Als sie ihn gebunden und abgeführt hatten, gaben Neslins Beine nach, Genefe, ihre Freundin, die zweite Frau in der Truppe, fing sie auf und bettete sie liegend auf den Karren. Den kleinen Teoderich nahm sie auf die Arme. So zogen sie Richtung Ravensburg in der Hoffnung, dass Mutter und Kind dort wieder zu Kräften kommen würden.

Was das kleine Wesen anging, so war es kräftiger, als es den Anschein hatte, Neslin jedoch erkrankte kurz darauf und erlag einem hohen Fieber.

Sie waren ein Herz und eine Seele gewesen, Neslin und Teoderich. Als die Hoffnung starb, verlöschte der letzte Lebenswille auch in der jungen Frau, die noch immer geschwächt von der Geburt war.

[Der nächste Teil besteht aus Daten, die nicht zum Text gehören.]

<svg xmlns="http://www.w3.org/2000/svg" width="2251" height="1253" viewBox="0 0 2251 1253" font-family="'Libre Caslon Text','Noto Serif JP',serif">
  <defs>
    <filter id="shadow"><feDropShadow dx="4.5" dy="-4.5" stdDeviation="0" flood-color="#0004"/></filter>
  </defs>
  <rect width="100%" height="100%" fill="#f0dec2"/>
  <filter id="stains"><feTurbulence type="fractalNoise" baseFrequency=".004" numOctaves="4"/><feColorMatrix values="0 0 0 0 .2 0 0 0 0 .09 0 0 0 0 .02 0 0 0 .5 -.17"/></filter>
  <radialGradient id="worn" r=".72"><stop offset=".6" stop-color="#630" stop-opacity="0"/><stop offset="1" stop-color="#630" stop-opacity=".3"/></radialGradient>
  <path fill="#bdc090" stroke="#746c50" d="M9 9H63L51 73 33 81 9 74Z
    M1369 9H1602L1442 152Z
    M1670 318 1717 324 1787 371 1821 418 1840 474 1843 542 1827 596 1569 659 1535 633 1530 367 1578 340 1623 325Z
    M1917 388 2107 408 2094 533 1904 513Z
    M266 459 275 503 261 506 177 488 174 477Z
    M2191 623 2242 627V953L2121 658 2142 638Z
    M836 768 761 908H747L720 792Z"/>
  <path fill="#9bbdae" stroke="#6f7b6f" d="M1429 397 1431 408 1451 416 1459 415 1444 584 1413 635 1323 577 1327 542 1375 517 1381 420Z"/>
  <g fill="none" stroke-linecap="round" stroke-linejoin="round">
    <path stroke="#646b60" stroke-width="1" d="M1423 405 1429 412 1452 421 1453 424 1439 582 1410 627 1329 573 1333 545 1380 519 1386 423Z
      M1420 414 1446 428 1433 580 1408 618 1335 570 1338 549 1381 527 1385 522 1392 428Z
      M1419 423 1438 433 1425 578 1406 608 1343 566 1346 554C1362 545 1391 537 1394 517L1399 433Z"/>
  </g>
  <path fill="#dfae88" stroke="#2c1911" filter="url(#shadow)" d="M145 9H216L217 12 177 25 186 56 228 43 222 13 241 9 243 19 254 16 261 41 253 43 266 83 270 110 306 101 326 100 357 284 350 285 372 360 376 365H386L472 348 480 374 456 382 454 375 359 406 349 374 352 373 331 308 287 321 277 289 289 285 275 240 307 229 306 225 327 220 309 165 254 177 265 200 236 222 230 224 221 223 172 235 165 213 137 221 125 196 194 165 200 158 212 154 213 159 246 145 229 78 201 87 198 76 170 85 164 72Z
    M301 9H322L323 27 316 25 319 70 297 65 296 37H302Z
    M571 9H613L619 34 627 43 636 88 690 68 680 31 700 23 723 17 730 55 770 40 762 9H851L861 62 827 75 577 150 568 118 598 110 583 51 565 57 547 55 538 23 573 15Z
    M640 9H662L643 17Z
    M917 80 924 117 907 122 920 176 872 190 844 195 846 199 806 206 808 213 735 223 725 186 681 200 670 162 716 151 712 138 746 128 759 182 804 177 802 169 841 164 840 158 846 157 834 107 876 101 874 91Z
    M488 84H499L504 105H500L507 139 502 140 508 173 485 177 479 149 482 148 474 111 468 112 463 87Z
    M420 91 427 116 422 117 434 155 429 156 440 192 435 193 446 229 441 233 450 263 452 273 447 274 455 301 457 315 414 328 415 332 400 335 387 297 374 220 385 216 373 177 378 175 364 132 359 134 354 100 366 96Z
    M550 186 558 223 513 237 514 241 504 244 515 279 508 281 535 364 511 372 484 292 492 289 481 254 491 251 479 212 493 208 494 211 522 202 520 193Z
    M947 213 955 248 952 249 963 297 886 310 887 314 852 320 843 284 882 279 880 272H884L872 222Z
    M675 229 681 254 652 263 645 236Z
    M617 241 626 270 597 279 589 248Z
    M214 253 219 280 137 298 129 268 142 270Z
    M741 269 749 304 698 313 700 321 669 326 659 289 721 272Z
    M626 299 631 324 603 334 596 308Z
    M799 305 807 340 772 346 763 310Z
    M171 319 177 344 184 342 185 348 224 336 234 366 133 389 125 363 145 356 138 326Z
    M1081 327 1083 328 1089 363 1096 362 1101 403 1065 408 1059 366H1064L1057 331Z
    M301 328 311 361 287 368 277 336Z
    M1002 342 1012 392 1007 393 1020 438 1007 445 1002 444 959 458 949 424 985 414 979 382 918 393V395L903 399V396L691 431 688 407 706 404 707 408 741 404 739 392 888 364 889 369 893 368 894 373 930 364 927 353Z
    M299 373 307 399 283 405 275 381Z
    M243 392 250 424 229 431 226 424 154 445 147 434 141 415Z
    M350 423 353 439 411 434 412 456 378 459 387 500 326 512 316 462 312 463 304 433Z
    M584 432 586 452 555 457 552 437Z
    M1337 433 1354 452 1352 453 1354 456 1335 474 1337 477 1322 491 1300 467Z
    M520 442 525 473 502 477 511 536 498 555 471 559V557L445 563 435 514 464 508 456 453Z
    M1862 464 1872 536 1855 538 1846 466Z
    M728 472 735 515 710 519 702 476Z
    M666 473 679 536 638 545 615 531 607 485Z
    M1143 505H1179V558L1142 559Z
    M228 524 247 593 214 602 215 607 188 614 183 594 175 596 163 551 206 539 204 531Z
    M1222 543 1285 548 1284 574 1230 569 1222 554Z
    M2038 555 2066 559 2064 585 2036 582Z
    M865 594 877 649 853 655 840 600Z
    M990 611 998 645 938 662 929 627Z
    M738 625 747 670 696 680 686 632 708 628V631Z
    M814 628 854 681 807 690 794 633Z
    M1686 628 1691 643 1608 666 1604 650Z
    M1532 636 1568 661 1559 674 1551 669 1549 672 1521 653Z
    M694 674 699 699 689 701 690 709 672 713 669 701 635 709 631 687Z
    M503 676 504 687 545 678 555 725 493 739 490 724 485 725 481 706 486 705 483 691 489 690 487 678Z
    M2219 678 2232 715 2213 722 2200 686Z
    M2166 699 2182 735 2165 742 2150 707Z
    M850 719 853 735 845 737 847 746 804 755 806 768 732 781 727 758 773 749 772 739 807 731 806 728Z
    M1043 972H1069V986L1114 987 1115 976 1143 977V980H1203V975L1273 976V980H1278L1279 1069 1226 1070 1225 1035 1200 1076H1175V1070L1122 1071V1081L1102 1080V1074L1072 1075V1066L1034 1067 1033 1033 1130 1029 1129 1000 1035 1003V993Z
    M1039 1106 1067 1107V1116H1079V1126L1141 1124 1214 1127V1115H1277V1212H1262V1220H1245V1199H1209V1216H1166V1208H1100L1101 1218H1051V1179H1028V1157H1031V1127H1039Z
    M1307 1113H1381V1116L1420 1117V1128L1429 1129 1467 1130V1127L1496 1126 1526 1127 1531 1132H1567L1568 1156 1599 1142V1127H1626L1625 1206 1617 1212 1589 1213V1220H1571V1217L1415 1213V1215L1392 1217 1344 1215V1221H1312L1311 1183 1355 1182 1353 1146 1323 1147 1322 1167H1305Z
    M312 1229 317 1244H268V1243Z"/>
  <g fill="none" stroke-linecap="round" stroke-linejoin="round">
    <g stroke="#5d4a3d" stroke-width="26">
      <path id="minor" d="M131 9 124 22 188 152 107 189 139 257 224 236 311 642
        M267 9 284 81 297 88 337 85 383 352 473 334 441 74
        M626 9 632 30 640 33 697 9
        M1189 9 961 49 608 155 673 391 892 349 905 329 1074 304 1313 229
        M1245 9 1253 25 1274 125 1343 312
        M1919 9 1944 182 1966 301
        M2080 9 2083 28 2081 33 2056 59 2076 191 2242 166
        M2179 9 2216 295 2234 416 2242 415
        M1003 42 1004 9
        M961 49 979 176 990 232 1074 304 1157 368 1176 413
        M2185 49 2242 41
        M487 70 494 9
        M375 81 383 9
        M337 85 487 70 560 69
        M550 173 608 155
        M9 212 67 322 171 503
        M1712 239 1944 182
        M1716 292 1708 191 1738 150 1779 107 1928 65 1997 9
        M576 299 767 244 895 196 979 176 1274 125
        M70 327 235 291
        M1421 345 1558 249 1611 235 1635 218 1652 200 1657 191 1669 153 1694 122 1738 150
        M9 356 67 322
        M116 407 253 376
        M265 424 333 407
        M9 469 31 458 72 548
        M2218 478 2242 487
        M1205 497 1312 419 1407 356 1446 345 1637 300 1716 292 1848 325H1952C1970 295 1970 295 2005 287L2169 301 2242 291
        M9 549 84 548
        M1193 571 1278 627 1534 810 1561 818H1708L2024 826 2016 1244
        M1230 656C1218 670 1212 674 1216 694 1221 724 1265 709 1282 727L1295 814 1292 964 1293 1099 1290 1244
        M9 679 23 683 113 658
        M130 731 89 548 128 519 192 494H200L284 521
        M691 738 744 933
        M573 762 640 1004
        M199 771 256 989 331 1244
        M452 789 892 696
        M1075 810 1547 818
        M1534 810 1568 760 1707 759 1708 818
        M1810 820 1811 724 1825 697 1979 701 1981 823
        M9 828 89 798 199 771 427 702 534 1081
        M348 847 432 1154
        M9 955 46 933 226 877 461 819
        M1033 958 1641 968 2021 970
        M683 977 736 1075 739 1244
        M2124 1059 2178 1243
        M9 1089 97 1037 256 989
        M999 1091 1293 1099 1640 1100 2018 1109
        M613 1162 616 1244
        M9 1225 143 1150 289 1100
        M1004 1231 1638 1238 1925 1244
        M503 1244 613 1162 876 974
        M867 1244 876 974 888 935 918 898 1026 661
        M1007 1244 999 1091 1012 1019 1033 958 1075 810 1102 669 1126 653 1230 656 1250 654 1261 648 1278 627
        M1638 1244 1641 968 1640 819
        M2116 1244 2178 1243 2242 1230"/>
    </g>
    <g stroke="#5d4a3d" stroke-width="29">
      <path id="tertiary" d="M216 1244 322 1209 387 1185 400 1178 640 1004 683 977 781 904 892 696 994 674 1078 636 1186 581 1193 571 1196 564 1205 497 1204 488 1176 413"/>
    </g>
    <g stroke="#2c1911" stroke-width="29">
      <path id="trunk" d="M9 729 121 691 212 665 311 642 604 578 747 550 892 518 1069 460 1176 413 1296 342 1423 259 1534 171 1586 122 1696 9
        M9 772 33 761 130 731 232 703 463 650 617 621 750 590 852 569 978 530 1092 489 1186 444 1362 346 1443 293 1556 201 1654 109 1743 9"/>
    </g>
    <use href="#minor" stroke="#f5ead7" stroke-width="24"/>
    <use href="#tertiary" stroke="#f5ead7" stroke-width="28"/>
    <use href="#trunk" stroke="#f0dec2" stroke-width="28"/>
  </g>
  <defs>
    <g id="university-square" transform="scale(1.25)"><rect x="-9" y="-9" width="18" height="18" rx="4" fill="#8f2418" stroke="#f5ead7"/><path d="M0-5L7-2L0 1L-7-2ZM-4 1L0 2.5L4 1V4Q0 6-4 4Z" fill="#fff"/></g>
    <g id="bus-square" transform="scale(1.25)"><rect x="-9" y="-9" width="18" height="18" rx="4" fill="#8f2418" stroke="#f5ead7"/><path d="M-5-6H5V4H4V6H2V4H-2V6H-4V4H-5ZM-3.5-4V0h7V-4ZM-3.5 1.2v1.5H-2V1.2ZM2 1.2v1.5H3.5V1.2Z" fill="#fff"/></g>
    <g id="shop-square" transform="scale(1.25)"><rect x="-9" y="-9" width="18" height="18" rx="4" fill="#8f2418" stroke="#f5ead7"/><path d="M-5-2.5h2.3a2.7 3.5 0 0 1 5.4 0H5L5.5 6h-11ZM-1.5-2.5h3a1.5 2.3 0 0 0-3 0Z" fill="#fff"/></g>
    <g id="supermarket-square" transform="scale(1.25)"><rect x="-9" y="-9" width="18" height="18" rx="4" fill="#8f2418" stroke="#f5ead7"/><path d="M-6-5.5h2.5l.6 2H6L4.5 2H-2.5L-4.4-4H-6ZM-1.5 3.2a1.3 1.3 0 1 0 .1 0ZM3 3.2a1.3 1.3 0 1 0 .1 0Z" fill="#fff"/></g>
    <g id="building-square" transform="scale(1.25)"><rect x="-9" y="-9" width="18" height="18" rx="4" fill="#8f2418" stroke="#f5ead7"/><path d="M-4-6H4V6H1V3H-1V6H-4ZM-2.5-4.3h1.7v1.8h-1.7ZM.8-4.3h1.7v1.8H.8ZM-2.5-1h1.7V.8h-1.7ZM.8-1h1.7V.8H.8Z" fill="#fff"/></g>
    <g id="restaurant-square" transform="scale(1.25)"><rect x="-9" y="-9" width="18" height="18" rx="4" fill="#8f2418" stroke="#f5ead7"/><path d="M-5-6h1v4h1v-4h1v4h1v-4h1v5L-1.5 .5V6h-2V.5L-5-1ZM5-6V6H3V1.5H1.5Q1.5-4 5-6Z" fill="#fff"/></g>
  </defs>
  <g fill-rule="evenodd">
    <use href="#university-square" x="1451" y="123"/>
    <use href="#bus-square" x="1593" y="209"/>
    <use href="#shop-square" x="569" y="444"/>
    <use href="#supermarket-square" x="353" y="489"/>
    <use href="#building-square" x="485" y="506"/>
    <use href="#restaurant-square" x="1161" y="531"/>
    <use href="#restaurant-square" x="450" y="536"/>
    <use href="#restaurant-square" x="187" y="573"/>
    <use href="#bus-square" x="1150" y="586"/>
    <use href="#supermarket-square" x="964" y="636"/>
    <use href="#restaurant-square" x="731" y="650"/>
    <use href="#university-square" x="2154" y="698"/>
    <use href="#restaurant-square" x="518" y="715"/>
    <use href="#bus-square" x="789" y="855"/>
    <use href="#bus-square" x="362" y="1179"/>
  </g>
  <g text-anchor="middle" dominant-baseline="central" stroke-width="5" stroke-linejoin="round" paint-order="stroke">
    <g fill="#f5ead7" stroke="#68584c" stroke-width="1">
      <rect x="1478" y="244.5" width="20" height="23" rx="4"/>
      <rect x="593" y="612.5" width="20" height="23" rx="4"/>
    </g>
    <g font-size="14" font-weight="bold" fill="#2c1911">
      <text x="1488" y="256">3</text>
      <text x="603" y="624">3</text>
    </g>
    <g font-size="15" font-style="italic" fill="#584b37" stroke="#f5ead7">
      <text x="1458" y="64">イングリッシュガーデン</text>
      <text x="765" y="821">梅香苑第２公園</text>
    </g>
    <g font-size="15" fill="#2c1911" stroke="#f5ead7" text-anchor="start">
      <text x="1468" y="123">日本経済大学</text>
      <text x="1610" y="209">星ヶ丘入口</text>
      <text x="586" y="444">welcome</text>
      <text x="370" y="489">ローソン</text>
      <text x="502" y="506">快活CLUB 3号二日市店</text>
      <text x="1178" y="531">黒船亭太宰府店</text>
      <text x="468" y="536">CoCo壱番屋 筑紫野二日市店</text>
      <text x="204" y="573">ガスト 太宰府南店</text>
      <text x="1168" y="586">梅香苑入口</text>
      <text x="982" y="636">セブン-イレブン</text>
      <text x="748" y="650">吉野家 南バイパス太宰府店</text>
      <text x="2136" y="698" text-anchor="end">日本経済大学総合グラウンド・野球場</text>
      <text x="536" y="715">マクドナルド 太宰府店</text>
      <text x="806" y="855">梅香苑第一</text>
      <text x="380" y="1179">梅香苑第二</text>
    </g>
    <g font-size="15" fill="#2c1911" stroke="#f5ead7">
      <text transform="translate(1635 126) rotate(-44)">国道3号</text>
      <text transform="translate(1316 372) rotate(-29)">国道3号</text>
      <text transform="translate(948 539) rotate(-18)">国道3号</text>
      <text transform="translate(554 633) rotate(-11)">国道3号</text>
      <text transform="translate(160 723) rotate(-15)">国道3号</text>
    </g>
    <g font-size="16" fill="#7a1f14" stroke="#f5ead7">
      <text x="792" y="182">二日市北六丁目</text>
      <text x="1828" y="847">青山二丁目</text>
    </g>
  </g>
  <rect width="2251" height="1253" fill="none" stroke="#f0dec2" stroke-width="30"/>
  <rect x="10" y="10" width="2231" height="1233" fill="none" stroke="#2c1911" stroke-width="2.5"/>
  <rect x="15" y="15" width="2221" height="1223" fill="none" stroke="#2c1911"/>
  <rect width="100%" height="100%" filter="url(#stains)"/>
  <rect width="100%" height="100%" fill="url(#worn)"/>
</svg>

So wuchs Teoderich Muentzer als Waise in einer Gauklertruppe auf, als Mutter lernte er Genefe kennen, die ihn an Kindes Statt erzog und zusammen mit ihren eigenen drei Töchtern Engelin, Sibille und Berblein versorgte.

Nun hatte sie endlich den Sohn, den sie sich die ganze Zeit gewünscht hatte.

Der kleine Teoderich erfuhr erst viel später, dass die drei Mädchen nicht seine wirklichen Schwestern waren, dennoch suchte er Zeit seines Lebens ihre Nähe, wo immer ihm das möglich war.